[WORKING DATA — start]
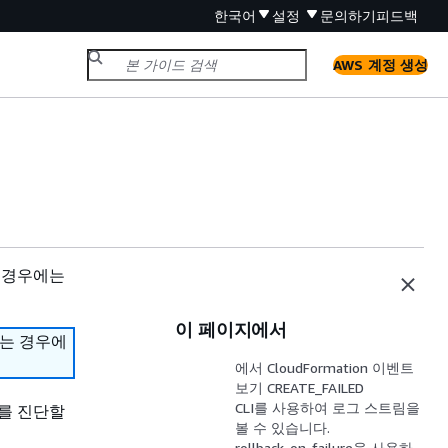
한국어
설정
문의하기
피드백
AWS 계정 생성
 경우에는
이 페이지에서
하는 경우에
에서 CloudFormation 이벤트
보기 CREATE_FAILED
CLI를 사용하여 로그 스트림을
를 진단할
볼 수 있습니다.
rollback-on-failure을 사용하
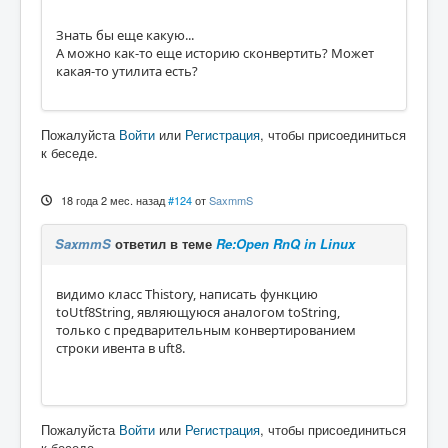
Знать бы еще какую...
А можно как-то еще историю сконвертить? Может
какая-то утилита есть?
Пожалуйста
Войти
или
Регистрация
, чтобы присоединиться
к беседе.
18 года 2 мес. назад
#124
от
SaxmmS
SaxmmS
ответил в теме
Re:Open RnQ in Linux
видимо класс Thistory, написать функцию
toUtf8String, являющуюся аналогом toString,
только с предварительным конвертированием
строки ивента в uft8.
Пожалуйста
Войти
или
Регистрация
, чтобы присоединиться
к беседе.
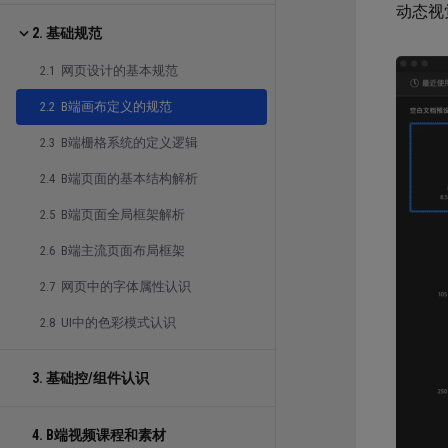
动态视
2. 基础规范
2.1 网页设计的基本规范
2.2 B端画布定义的规范
2.3 B端栅格系统的定义逻辑
2.4 B端页面的基本结构解析
2.5 B端页面全局框架解析
2.6 B端主流页面布局框架
2.7 网页中的字体属性认识
2.8 UI中的色彩模式认识
3. 基础控/组件认识
4. B端视频课程和素材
[WORKING DATA — finish]
▶ WHAT THIS TASK INVOLVES
Quote the lines starting with the line that contains "Знать бы еще какую..." and going on through the line that contains "только с предварительным конвертированием", with both of those lines included.

▶ RESULT FOR THIS EXERCISE
Знать бы еще какую...
А можно как-то еще историю сконвертить? Может
какая-то утилита есть?
Пожалуйста
Войти
или
Регистрация
, чтобы присоединиться
к беседе.
18 года 2 мес. назад
#124
от
SaxmmS
SaxmmS
ответил в теме
Re:Open RnQ in Linux
видимо класс Thistory, написать функцию
toUtf8String, являющуюся аналогом toString,
только с предварительным конвертированием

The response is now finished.